Belakangan ini cukup ramai
diperbincangkan tentang “Islam Nusantara”. Banyak intelektual, ulama,
politisi, dan pejabat Pemerintah yang menggunakan istilah ini ketika
membicarakan Islam. Pemantik awalnya adalah penggunaan langgam Jawa
dalam tilawah al-Quran pada saat Peringatan Isra’ dan Mi’raj Nabi
Muhammad saw. 17 Mei 2015 lalu di Istana Negara.
Sejak saat itu perbincangan “Islam
Nusantara” menghangat. Apalagi ketika hal tersebut dikaitkan dengan
opini penegakan syariah. Kalangan yang selama ini menolak ide penegakan
syariah menemukan momentum mengajak masyarakat untuk turut dalam
barisannya. Mereka mempropagandakan “Islam Nusantara” sebagai wujud
implementasi Islam terbaik, dibandingkan dengan “Islam Timur Tengah”
yang saat ini diwarnai berbagai konflik.
Bersikap Kritis
Para pengusung dan pendukung ide Islam
Nusantara ini menggunakan berbagai argumentasi untuk meyakinkan
masyarakat. Banyak media massa memberikan ruang yang cukup luas bagi
mereka untuk menyampaikan idenya tersebut. Karena itu perlu ada sikap
kritis terhadap argumentasi yang mereka kemukakan.

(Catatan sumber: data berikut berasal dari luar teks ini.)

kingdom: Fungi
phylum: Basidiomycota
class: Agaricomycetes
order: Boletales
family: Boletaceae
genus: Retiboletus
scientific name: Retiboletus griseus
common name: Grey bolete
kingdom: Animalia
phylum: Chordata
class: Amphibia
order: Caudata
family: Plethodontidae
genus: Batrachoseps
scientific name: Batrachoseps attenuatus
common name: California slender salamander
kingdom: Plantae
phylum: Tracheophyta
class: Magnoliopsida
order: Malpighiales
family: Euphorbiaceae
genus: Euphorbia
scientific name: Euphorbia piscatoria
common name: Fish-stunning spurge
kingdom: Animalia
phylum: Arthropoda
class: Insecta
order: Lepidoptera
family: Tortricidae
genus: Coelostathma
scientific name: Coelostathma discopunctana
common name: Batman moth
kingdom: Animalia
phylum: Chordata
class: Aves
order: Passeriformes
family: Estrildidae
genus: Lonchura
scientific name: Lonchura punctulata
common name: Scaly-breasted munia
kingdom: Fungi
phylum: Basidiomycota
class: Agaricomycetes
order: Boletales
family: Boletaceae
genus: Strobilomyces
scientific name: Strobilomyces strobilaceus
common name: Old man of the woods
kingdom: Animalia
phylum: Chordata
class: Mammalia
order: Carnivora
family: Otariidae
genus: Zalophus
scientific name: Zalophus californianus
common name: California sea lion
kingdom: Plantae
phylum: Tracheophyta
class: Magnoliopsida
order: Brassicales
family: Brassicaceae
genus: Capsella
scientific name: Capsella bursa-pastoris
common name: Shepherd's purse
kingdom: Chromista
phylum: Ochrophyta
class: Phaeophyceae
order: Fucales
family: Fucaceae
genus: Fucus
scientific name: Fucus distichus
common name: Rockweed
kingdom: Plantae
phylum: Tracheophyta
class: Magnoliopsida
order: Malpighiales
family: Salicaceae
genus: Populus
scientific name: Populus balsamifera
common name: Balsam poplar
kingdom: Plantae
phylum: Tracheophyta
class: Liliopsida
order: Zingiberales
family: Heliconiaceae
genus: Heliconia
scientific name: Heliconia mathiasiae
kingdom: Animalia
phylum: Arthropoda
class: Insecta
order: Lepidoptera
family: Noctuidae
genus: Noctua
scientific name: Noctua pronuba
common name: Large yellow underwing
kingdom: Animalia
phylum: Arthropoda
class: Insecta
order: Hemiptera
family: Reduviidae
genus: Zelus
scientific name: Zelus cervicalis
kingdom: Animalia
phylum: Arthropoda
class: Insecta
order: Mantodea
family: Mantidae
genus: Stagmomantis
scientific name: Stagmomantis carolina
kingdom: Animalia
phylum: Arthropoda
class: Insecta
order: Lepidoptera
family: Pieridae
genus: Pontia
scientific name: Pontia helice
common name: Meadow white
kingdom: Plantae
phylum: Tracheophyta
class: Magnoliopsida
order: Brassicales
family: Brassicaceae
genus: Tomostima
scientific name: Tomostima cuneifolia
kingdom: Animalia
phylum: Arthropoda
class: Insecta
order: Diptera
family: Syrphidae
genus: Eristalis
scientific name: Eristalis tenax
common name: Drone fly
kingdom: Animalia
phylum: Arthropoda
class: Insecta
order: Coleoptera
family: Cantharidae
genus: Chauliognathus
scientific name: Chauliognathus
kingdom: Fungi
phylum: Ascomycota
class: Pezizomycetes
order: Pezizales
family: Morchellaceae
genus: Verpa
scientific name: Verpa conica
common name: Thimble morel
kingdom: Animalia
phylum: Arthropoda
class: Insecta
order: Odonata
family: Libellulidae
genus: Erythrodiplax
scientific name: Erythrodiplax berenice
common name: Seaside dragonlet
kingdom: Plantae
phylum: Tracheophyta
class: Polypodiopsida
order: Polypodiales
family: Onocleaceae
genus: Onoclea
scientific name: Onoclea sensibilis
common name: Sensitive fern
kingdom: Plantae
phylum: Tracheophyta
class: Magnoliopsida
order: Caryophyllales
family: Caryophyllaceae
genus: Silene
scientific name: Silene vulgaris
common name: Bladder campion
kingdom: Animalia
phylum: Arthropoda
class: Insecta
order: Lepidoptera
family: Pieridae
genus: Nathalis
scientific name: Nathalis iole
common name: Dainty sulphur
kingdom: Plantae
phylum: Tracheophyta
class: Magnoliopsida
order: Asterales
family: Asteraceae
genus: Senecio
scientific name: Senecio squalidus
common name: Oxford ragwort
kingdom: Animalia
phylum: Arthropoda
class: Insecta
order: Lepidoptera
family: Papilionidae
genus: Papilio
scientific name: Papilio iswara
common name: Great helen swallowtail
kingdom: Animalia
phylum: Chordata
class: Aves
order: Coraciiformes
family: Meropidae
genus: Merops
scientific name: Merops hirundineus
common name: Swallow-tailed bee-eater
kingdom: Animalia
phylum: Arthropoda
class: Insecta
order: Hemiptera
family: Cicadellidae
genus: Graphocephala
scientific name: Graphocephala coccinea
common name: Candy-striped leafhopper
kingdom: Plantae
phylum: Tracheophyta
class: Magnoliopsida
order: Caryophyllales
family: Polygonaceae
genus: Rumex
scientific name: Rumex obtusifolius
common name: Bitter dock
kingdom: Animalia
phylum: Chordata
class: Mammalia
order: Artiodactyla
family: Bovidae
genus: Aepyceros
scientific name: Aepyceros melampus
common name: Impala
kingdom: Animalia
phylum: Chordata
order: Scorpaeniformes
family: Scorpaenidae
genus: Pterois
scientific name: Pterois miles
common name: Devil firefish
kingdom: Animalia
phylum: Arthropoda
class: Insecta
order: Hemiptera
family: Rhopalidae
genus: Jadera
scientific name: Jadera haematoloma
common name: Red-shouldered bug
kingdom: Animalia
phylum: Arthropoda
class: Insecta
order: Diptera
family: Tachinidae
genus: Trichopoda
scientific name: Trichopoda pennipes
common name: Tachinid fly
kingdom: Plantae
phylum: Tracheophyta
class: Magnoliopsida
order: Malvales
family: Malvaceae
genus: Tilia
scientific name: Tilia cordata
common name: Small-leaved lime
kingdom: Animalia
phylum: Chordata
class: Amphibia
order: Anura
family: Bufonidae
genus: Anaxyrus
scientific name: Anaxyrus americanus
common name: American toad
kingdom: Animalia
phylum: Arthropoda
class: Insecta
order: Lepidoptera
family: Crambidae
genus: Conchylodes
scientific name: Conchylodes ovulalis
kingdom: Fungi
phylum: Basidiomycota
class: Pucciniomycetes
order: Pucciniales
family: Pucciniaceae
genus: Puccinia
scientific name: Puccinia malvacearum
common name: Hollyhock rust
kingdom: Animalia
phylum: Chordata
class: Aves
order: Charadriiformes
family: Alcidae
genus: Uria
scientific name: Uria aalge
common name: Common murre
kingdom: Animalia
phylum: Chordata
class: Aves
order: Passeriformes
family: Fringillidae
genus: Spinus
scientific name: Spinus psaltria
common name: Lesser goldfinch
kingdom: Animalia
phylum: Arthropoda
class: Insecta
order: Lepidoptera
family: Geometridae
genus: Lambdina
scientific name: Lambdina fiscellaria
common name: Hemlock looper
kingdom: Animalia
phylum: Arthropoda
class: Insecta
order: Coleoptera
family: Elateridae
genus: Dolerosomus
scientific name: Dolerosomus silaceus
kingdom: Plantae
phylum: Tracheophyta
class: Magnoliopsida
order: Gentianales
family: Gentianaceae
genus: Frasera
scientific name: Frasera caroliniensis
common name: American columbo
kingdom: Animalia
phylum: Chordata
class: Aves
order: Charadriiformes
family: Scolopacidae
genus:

Pertama: konsep Islam Nusantara
dianggap sebagai wujud kearifan lokal Indonesia. Ketua Umum PBNU KH
Said Aqil Siradj menyatakan bahwa Islam Nusantara adalah gabungan nilai
Islam teologis dengan nilai-nilai tradisi lokal, budaya, dan
adat-istiadat di Tanah Air. Menurut Said, Islam di Indonesia tidak harus
seperti Islam di Arab atau Timur Tengah. Islam Nusantara, tegasnya,
adalah Islam yang khas ala Indonesia (Republika.co.id, 10/03).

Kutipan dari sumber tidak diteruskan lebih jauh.